STRAW STING A spat between the Commonwealth of Virginia and the City of New York earned a spot on the national news because of all that attention paid to the shooting spree killing at Virginia Tech. Both CBS and ABC had reporters cover the Bloomberg Gun Giveaway--a raffle with a door prize of a rifle and a pistol--that was picketed by the bereaved parents of Mary Read, one of the students slain in Blacksburg Va. ABC's Dan Harris (subscription required) explained that the Bloomberg in question was New York City's Mayor Michael. Hizzoner ordered a sting operation against gun shops suspected of violating firearms control laws by knowingly selling to straw men, accomplices of those prohibited from making legal purchases. Bloomberg's suspicion was that "Virginia is a key stop in the so-called Iron Pipeline" for illegal guns used in violent crimes in the city. The raffle was staged to celebrate gun ownership. "Bloomberg called the event sick. Gun owners say that is his right--just do not call it illegal," CBS' Sharyn Alfonsi observed.

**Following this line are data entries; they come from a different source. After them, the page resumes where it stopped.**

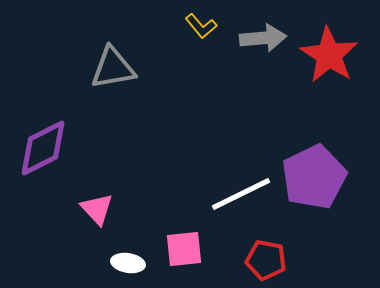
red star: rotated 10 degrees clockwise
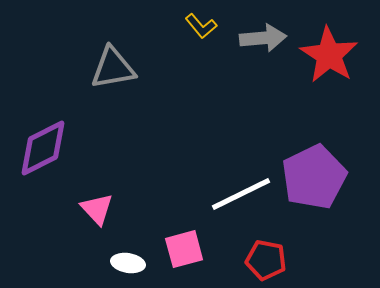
pink square: rotated 9 degrees counterclockwise
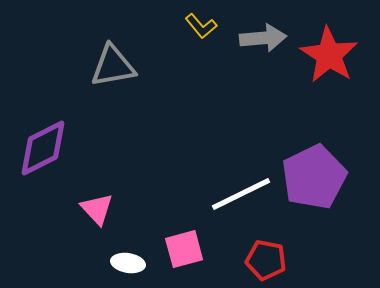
gray triangle: moved 2 px up
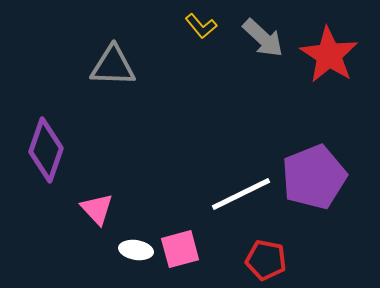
gray arrow: rotated 48 degrees clockwise
gray triangle: rotated 12 degrees clockwise
purple diamond: moved 3 px right, 2 px down; rotated 44 degrees counterclockwise
purple pentagon: rotated 4 degrees clockwise
pink square: moved 4 px left
white ellipse: moved 8 px right, 13 px up
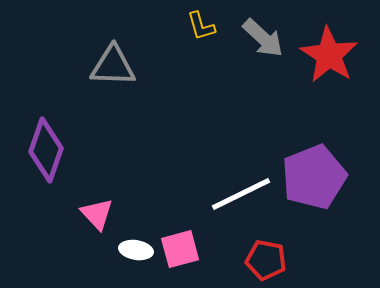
yellow L-shape: rotated 24 degrees clockwise
pink triangle: moved 5 px down
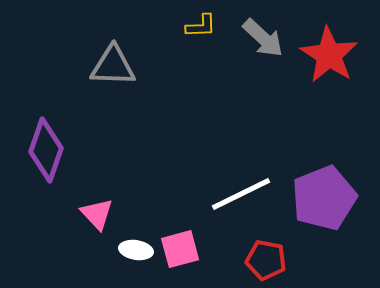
yellow L-shape: rotated 76 degrees counterclockwise
purple pentagon: moved 10 px right, 21 px down
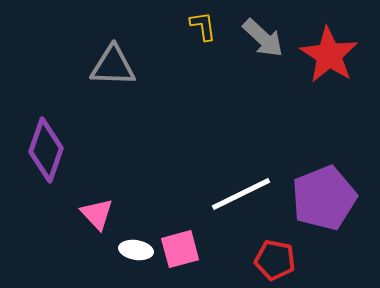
yellow L-shape: moved 2 px right; rotated 96 degrees counterclockwise
red pentagon: moved 9 px right
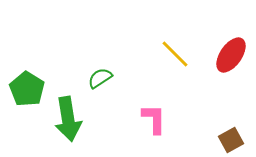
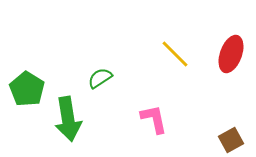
red ellipse: moved 1 px up; rotated 15 degrees counterclockwise
pink L-shape: rotated 12 degrees counterclockwise
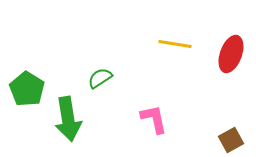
yellow line: moved 10 px up; rotated 36 degrees counterclockwise
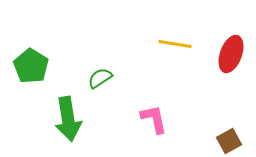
green pentagon: moved 4 px right, 23 px up
brown square: moved 2 px left, 1 px down
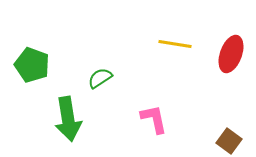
green pentagon: moved 1 px right, 1 px up; rotated 12 degrees counterclockwise
brown square: rotated 25 degrees counterclockwise
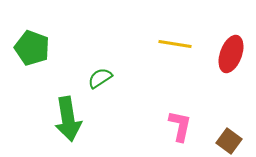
green pentagon: moved 17 px up
pink L-shape: moved 26 px right, 7 px down; rotated 24 degrees clockwise
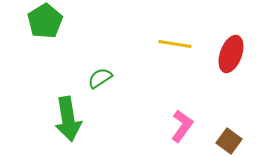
green pentagon: moved 13 px right, 27 px up; rotated 20 degrees clockwise
pink L-shape: moved 2 px right; rotated 24 degrees clockwise
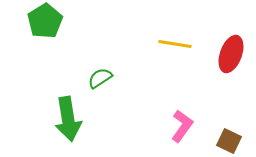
brown square: rotated 10 degrees counterclockwise
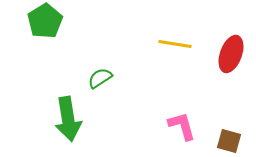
pink L-shape: rotated 52 degrees counterclockwise
brown square: rotated 10 degrees counterclockwise
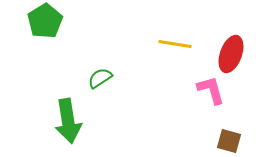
green arrow: moved 2 px down
pink L-shape: moved 29 px right, 36 px up
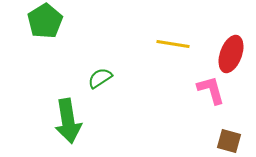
yellow line: moved 2 px left
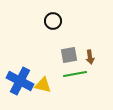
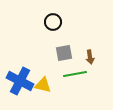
black circle: moved 1 px down
gray square: moved 5 px left, 2 px up
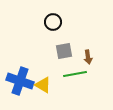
gray square: moved 2 px up
brown arrow: moved 2 px left
blue cross: rotated 8 degrees counterclockwise
yellow triangle: rotated 18 degrees clockwise
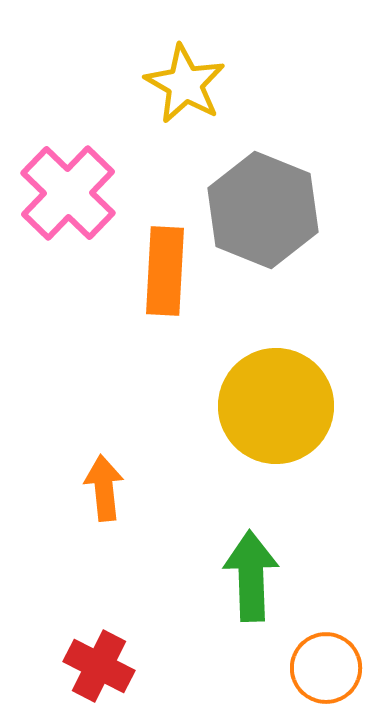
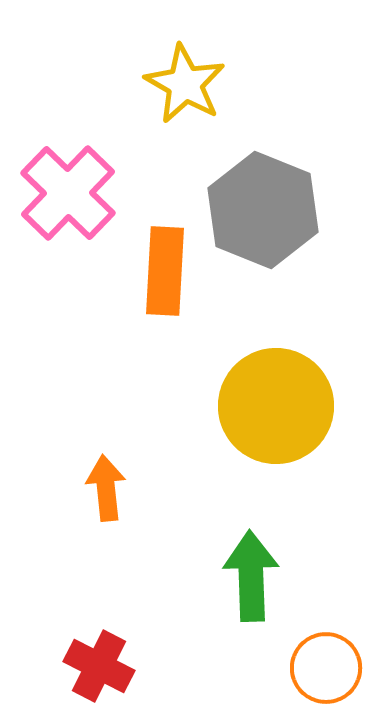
orange arrow: moved 2 px right
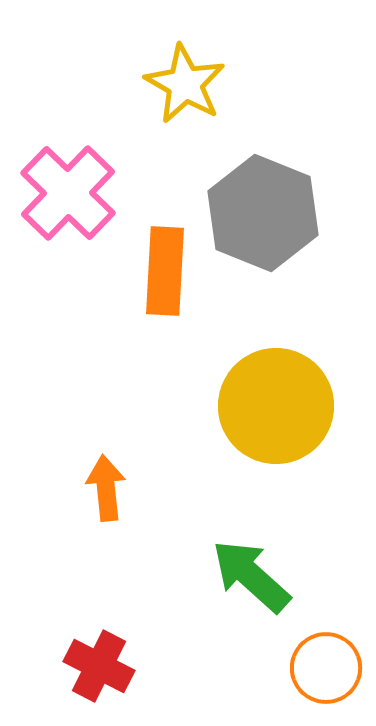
gray hexagon: moved 3 px down
green arrow: rotated 46 degrees counterclockwise
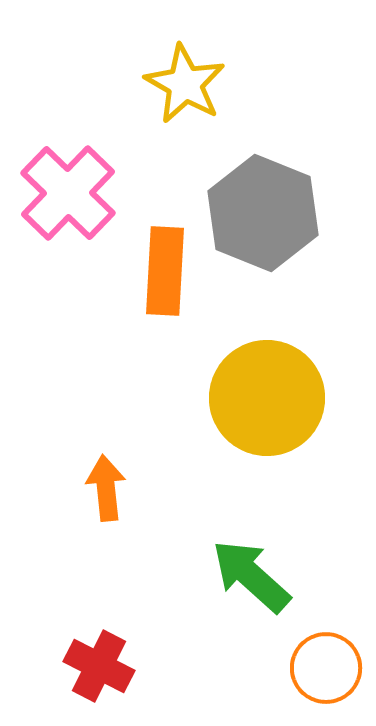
yellow circle: moved 9 px left, 8 px up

PALACE INTRIGUE As fighting between Fatah and Hamas for control of the Gaza Strip continued, CBS' David Martin examined the State Department's policy in the "larger battle to fill the power vacuum left by the death of Yasser Arafat." His conclusion was that the United States "is backing one side"--Fatah. The amount of the backing is not much in dollar terms, $59m for contractors to equip and train the "palace guard" of President Mahmoud Abbas, the Fatah leader. Nevertheless, the US "wants the Hamas government to fall."

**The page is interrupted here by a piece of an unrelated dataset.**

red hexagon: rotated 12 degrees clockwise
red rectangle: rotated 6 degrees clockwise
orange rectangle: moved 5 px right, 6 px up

PAPER CHAINS Glossy paper from discarded magazines is torn into narrow strips and rolled into tight beads and threaded onto necklaces. This pretty paper jewelry attracted the attention of a pair of visiting American women. They collected samples from more than 100 beadmakers in the shantytowns of Uganda and sold them back home as a charity called Bead for Life. John Larson profiled the charity for NBC's Making a Difference series.

The beadmakers certainly do need a difference made in their lives: many are war widows from the civil war in northern Uganda; many of their children have died of AIDS; many themselves are HIV-positive; "and just when you wonder if life could get any harder, here is where they work," Larson showed us, "pounding rocks for a dollar a day." See Rose smile at the money the beads bring in. "Ay, ay, ay, Bead for Life, we thank you!"


MENTIONED IN PASSING The network newscasts do not assign correspondents to all of the news of the day. If Tyndall Report readers come across videostreamed reports online of stories that were mentioned only in passing, post the link in comments for us to check out.

Today's examples: on Wall Street, the Dow Jones Industrial Average closed the week on yet another all-time high…sunken treasure from a C17th merchant ship has been retrieved off the coast of England…fruit-flavored Skypes, an alcoholic beverage Anheuser-Busch was accused of marketing to minors, has been pulled from sale.